March 11, 2011

Long Lines of Trucks Once Again at Port of Paranagua

Author: Michael Cordonnier/Soybean & Corn Advisor, Inc.

Long lines of trucks at the Port of Paranagua in southern Brazil were thought to be a thing of the past, but recent wet weather on the coast of Brazil has resulted once again in lines of trucks waiting to unload grain at the port.

The fundamental problem at the port is that loading operations must be suspended during periods of rain. There are no covers for the ships so the holds of the ships must be closed if there is a chance of rain. For a vessel that holds 60,000 tons of grain, the normal loading time at the port is 36 hours, but earlier this week it was taking 5 days to load a vessel between showers. The average loading rate at the port is 100,000 tons per day, but on Monday, that had dropped to just 22,000 tons due to the wet weather.

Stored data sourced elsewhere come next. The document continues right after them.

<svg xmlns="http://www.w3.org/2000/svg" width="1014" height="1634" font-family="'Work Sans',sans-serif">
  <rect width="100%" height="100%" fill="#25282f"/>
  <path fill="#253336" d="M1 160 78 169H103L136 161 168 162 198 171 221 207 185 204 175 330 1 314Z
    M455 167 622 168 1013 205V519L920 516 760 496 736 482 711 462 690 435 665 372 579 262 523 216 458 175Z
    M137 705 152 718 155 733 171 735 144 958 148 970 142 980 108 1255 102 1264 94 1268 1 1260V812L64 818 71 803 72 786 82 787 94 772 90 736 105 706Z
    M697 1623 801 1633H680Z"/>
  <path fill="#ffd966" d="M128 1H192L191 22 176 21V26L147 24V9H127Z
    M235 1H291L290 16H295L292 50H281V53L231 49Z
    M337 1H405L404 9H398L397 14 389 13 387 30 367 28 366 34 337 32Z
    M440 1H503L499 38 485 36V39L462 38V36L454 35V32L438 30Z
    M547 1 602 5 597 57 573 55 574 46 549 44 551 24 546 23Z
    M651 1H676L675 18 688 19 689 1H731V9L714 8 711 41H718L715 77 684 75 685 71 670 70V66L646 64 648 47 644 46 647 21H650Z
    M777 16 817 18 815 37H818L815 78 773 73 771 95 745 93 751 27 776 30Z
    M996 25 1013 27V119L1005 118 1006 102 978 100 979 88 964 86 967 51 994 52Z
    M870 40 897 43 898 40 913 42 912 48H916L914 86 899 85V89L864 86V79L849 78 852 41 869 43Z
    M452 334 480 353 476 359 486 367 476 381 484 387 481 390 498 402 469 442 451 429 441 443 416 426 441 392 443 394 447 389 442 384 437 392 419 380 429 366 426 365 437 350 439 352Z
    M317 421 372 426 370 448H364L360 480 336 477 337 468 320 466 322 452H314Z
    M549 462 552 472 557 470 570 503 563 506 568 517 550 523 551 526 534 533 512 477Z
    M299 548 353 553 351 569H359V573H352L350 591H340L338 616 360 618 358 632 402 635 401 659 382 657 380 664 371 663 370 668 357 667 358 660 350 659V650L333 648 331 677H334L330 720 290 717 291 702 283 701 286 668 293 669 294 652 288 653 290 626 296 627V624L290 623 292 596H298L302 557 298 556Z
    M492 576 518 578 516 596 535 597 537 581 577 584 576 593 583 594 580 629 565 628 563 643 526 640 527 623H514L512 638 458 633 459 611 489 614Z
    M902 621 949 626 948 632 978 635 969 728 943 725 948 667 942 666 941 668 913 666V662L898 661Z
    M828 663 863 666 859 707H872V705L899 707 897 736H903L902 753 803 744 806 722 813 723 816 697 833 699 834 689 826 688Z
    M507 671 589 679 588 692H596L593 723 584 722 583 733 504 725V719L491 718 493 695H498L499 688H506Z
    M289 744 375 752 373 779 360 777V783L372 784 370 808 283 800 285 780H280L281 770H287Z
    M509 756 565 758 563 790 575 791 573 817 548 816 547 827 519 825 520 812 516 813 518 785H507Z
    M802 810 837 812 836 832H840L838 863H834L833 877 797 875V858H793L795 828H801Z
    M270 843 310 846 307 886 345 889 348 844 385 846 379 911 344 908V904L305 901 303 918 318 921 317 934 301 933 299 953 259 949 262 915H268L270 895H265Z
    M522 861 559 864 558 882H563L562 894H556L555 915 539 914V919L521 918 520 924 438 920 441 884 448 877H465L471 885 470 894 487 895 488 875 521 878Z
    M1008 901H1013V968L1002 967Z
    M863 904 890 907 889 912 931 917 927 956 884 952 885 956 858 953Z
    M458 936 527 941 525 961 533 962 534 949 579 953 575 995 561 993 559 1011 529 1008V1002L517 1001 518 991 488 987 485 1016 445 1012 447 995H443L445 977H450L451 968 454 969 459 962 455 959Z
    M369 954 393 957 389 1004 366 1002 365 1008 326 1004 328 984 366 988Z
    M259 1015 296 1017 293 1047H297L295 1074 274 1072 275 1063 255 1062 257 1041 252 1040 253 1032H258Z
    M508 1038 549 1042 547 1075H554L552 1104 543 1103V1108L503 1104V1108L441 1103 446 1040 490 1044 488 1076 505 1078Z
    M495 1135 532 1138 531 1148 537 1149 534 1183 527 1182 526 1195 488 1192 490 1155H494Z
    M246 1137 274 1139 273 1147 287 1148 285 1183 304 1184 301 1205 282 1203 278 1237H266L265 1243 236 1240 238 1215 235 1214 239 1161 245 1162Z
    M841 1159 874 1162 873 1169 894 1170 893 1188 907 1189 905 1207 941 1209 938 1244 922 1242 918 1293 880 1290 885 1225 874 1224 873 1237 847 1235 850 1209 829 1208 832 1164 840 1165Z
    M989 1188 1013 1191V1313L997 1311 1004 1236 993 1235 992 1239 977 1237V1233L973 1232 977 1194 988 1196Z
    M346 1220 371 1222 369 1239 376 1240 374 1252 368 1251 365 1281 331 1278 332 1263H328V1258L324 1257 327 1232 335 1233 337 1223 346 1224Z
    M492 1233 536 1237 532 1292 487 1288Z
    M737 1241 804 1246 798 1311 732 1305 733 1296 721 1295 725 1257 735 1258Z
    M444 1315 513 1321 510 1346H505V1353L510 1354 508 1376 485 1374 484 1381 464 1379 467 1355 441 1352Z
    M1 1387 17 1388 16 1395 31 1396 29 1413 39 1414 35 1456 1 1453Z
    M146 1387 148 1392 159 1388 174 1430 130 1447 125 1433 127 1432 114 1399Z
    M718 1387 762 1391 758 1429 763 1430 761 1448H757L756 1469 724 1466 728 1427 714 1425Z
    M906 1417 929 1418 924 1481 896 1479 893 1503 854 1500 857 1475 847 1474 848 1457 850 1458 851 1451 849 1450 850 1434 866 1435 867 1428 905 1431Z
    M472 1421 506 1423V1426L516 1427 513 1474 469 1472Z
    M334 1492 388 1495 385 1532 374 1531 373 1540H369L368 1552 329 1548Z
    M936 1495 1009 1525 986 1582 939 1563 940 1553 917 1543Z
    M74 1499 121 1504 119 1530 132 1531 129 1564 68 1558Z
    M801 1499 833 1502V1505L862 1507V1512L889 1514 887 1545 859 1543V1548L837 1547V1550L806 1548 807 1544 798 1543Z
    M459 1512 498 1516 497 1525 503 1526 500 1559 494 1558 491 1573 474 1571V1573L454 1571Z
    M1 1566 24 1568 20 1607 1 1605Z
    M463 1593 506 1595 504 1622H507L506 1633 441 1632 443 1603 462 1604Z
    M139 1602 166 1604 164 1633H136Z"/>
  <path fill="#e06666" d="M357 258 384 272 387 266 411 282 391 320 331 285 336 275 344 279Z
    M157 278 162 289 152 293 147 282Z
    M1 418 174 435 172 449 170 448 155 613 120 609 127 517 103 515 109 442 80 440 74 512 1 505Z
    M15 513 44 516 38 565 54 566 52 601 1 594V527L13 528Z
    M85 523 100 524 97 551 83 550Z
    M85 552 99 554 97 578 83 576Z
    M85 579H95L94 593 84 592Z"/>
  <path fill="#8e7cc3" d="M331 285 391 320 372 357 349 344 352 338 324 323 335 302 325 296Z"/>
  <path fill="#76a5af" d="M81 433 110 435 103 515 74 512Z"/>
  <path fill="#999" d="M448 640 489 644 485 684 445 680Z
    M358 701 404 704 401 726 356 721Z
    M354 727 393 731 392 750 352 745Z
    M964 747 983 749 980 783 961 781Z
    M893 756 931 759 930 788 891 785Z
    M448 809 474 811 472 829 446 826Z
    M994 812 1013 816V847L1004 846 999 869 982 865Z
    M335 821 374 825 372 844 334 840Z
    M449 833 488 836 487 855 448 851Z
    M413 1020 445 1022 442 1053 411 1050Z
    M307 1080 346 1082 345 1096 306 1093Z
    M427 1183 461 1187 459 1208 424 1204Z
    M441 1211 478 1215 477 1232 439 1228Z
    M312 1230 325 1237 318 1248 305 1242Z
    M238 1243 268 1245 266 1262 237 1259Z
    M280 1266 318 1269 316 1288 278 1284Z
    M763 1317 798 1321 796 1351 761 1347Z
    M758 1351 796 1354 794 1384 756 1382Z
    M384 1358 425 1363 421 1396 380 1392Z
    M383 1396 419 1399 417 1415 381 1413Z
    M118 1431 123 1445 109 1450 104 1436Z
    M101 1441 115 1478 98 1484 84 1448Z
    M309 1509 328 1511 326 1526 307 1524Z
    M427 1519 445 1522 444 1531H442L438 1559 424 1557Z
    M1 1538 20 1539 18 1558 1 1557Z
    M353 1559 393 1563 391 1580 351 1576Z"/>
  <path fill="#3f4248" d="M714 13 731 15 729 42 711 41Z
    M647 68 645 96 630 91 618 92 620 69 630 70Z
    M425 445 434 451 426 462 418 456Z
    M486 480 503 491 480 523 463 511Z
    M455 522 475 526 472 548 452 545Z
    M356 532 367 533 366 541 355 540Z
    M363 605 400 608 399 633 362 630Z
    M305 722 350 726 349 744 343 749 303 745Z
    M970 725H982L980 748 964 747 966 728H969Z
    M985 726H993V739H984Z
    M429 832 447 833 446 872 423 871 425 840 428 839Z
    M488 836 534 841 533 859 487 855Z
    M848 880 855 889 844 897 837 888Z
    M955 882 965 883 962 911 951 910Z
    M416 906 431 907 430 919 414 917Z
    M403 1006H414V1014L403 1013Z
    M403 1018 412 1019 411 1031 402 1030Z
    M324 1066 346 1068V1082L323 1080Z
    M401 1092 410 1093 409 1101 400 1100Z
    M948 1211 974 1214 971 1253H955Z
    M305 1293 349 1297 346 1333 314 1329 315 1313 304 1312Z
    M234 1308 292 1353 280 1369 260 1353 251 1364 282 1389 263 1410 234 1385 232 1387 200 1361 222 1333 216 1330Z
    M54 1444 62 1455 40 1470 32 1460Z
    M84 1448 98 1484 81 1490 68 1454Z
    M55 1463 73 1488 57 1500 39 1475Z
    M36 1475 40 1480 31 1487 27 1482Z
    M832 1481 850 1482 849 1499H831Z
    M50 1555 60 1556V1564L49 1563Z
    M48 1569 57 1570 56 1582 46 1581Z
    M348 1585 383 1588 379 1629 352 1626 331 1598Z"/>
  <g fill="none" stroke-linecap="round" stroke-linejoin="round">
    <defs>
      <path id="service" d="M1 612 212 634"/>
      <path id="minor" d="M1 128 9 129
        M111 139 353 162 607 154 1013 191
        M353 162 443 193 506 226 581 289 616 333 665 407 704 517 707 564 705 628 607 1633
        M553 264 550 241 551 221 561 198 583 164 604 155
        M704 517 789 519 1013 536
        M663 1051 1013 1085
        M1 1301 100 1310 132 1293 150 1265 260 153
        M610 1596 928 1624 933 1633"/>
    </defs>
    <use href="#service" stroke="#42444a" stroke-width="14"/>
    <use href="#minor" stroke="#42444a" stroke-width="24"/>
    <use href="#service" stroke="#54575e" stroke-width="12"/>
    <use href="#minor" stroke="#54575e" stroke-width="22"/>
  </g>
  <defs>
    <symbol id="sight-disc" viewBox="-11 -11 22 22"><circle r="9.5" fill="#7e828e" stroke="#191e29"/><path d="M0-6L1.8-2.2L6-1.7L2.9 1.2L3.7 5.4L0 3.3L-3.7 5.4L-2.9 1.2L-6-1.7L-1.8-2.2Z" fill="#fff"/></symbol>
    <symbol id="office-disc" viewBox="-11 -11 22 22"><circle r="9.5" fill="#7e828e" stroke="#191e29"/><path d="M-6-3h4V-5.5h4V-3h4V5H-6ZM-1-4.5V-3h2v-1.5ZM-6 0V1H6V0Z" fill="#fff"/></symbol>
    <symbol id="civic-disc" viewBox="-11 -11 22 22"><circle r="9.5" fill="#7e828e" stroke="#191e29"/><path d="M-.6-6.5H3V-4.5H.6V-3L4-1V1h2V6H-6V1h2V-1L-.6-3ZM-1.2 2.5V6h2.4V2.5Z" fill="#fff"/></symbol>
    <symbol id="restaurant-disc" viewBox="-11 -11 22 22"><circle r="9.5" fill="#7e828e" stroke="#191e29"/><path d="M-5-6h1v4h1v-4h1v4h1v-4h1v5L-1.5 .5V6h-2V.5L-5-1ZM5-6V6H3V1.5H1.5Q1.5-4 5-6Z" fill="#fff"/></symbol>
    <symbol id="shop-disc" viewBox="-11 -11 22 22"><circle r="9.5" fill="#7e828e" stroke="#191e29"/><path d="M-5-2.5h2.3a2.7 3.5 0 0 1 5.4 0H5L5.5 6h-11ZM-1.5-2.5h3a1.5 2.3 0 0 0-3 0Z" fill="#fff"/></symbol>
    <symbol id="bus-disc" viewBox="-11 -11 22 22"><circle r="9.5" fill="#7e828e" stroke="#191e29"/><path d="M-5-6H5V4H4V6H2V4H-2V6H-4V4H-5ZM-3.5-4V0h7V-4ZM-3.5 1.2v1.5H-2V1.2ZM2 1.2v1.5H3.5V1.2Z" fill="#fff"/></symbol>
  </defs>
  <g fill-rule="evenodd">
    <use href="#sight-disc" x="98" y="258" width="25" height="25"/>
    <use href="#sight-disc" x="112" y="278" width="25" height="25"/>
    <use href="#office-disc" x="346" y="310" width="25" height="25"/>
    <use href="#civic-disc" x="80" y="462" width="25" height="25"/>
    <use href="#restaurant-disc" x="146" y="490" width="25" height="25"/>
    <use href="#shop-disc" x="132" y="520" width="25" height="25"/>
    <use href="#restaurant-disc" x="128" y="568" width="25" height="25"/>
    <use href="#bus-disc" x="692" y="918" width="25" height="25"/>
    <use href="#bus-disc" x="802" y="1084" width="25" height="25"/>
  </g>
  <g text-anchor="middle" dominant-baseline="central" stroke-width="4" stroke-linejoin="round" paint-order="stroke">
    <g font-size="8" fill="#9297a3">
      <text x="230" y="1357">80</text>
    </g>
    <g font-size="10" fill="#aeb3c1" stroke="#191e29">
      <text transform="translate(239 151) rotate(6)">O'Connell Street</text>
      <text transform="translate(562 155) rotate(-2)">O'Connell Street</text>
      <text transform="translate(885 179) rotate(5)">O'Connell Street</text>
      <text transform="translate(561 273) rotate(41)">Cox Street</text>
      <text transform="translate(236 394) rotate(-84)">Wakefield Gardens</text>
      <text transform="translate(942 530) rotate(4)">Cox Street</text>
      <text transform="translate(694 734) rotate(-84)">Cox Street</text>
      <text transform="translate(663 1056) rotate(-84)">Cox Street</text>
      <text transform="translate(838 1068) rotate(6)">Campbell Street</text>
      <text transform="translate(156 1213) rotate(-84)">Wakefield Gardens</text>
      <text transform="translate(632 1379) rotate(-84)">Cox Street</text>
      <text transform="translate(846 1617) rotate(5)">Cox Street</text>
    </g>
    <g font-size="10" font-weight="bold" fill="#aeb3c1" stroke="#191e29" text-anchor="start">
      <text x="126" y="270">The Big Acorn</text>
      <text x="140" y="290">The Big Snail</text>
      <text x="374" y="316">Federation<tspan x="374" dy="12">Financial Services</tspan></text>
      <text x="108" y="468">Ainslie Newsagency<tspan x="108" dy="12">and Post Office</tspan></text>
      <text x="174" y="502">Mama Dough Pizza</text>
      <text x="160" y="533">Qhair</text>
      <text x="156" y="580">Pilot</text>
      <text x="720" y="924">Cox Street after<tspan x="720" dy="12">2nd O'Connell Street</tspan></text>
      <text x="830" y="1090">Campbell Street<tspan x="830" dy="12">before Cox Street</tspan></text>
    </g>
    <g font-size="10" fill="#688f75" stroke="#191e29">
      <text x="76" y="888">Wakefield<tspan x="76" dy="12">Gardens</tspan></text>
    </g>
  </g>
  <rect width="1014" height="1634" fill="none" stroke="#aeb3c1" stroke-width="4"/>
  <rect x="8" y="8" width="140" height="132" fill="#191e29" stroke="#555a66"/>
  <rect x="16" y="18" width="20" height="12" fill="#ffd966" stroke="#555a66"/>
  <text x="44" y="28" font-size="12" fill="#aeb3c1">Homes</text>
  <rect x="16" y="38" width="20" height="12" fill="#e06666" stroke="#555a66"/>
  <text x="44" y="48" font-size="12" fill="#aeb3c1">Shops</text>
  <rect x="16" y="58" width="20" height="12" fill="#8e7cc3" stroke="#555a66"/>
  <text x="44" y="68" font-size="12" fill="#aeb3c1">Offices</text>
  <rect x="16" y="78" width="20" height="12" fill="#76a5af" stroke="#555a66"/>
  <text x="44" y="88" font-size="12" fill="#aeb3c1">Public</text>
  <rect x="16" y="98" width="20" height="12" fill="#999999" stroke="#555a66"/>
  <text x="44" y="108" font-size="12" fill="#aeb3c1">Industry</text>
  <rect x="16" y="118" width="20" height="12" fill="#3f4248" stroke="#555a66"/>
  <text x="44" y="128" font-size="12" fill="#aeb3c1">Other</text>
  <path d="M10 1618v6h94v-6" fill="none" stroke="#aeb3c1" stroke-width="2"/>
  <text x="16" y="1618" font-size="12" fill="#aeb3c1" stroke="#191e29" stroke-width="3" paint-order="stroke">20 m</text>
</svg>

In addition to persistent wet weather, congestion at the port is expected to worsen this year due to increased grain production in Brazil and anticipated increased grain exports. Officials at the Port of Paranagua are expecting a 20% increase in grain exports in 2011 including: soybeans, corn, wheat, soybean meal, and sugar. The total volume of grain exports at the port are expected to be 28 million tons in 2011.

On Wednesday morning (March 9) the line of trucks waiting to unload at the Port of Paranagua stretched 30 kilometers along highway BR-277 leading to the port. The line diminished to 19 kilometers on Thursday and the lines are expected to dissipate if the weather remains dry for several more days.

Wet weather has not only caused delays in grain exports, it has also delayed the soybean harvest in the states of Mato Grosso and Mato Grosso do Sul. It has also resulted in delays in planting the second crop of corn following the soybean harvest.